American Security Leaders' Biggest Flaw
The 2015 National Security Strategy (NSS) of the United States says the nation’s primary strategic imperatives are to ensure the “security of the United States, its citizens, and U.S. allies and partners; A strong, innovative, and growing U.S. economy… A rules-based international order…that promotes peace, security, and opportunity…” The Pentagon seeks to accomplish those objectives by “employing the instruments of national power in a synchronized and integrated fashion...” Those laudable goals make up our strategic theory. But how are we doing in the only place it matters: on the muddy, messy, and complex ground?
We’re in desperate need of change.
If the national objectives outlined in the NSS have been our target, our foreign policy has failed miserably over the past several decades and currently works at cross-purposes to American interests. Consider the national and international environment that faced the United States on September 10, 2001, the day before the horrific terror attacks: there were no American troops engaged in any war. The U.S. economy was very strong, enjoying a budget surplus that year of $163 billion. Al Qaeda, small in numbers, posed a limited threat to the U.S. and the world.
Since that time, American combat troops, often numbering in the hundreds of thousands, have been continuously fighting wars on multiple continents; the budget deficit for FY2016 is projected to be $474 billion; and the terrorist threat has exploded in capacity and capability, representing a serious threat to the United States. Are these developments merely a product of external factors foisted on our country, or have our strategic actions been partly to blame?
Without a doubt, external forces and organizations seek to harm the United States, and many are actively engaged in fighting against our interests. But the record unambiguously and painfully shows that our actions contribute mightily to the deteriorating economic and security situation.
Prior to 9/11, the Taliban in Afghanistan posed no threat to the United States. Because of our invasion in 2001, the U.S. has spent hundreds of billions, and lost thousands of Americans killed and wounded; presently, the terrorist threat there is profoundly greater than before our policies were applied. In early 2003, Saddam Hussein was in power in Iraq, where he was a limited threat to other countries in the region and his country had no terrorist presence—and Iraq posed no danger to the U.S. Now, large parts of Iraq are beyond the control of the dysfunctional government in Baghdad, and the country is a veritable breeding ground for regional and global terror threats, not to mention being highly influenced by Iran.
In other areas of the world, the preponderance of evidence indicates that targeted drone attacks have created far more enemies to America than ever were taken out. The trillions of dollars the U.S. has spent, above base military budgets, on all the global conflicts since 9/11 have contributed to a worsening economy and continue to be a drain. Further, the U.S. military’s nearly sole focus on counterinsurgency over more than a decade has eroded our conventional fighting capabilities—just as conventional threats have exploded in Europe from Russian actions and recent aggressive actions and in Asia by China. Both could threaten U.S. interests.

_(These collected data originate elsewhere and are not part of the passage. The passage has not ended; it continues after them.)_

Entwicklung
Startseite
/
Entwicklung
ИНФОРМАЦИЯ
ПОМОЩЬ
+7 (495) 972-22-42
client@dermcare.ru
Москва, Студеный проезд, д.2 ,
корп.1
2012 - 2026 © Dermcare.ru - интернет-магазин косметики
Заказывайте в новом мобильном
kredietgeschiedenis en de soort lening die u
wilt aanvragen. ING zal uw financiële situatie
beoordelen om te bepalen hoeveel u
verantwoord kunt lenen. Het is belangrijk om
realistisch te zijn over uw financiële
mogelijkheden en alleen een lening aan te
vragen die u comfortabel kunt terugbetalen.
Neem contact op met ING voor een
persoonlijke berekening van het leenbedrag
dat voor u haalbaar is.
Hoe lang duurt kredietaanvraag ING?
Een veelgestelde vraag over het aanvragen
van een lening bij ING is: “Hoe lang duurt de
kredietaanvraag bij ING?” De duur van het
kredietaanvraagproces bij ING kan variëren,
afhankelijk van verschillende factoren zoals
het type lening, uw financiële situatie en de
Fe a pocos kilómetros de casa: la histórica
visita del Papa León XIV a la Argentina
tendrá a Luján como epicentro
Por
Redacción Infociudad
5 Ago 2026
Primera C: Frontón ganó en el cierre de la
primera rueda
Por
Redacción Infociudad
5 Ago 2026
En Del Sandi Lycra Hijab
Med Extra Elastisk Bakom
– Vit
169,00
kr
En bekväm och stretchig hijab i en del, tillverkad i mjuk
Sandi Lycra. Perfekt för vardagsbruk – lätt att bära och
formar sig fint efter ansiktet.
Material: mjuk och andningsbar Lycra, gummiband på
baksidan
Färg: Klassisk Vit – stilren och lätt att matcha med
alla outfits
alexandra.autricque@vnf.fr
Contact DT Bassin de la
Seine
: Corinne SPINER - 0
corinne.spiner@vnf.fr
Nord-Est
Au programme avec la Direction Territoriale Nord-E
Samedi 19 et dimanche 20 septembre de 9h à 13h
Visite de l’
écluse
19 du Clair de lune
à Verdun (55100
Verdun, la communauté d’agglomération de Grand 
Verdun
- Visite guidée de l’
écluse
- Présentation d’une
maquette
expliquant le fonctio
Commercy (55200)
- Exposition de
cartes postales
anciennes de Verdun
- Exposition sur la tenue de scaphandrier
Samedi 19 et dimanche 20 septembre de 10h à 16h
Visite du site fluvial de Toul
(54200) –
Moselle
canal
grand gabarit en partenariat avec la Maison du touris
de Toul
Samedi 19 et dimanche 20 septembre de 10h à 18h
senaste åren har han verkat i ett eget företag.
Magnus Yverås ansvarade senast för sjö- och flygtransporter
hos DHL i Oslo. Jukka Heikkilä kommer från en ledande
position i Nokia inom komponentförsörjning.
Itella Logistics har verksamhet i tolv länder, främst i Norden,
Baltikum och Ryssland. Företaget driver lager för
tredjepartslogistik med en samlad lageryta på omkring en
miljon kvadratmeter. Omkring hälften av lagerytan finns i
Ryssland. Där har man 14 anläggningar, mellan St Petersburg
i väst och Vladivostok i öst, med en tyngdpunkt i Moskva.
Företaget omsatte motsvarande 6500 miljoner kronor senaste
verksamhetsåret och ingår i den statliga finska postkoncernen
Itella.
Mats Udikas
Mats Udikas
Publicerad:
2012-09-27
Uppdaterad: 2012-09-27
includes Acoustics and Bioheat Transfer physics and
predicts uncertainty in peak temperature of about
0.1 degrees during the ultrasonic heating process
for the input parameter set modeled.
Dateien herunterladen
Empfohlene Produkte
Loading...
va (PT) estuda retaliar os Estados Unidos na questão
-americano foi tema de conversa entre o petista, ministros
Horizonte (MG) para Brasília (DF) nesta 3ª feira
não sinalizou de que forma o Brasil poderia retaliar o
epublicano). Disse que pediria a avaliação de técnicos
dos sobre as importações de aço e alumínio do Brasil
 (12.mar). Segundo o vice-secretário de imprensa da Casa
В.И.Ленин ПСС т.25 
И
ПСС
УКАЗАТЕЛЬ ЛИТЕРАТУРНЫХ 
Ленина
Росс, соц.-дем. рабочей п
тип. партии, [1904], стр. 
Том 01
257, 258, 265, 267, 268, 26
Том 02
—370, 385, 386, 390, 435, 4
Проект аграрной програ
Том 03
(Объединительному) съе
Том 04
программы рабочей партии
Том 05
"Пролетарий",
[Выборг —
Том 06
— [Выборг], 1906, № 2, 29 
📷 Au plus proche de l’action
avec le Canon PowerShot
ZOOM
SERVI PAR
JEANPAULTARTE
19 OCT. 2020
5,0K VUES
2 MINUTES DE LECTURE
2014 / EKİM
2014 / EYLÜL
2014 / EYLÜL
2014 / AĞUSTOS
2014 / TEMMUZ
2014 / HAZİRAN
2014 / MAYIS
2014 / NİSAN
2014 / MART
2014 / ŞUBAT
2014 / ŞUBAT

American national security has been weakened because of a near-sole focus on using military means to solve almost every foreign problem. In the past, the possibility of using military power was considered an option of last resort. In the post-9/11 world, it seems, it has become a policy option of first choice.
The results have been and continue to be disastrous for the country. The current batch of foreign policy leaders and so-called experts have become so steeped in the belief that using military power is necessary to face every problem that it is unlikely they will be able to change. If no changes are made, our policy elite will continue to take counterproductive actions and American interests will continue to suffer.
The stakes in today’s international environment are greater now than at any time since the end of the Cold War. The threat from terrorism remains serious. But there are also significant large-scale threats. In recent years we’ve seen a resurgent and aggressive Russia, a China flexing its muscles regionally and the enduring potential for trouble from Iran and North Korea. For America to navigate this increasingly complex world, a change in how foreign policy is made will be required. Reinforcing failed policies can no longer be tolerated. It is time for a new foreign policy mindset to evolve—one that recognizes that the application of lethal military power can often be the worst possible solution.
What is need are men and women who are able and willing to soberly recognize when existing tactics or policies do not succeed, regardless of how popular they may be. These new leaders must be creative and courageous enough to discover new means to safeguard American security and economic interests. I am a strong proponent of maintaining powerful armed forces that have the ability to crush any opponent who threatens the safety and security of our citizens. But that instrument should be used rarely, and only after all other ideas have been thoroughly tried and exhausted (i.e., not that alternatives were merely considered).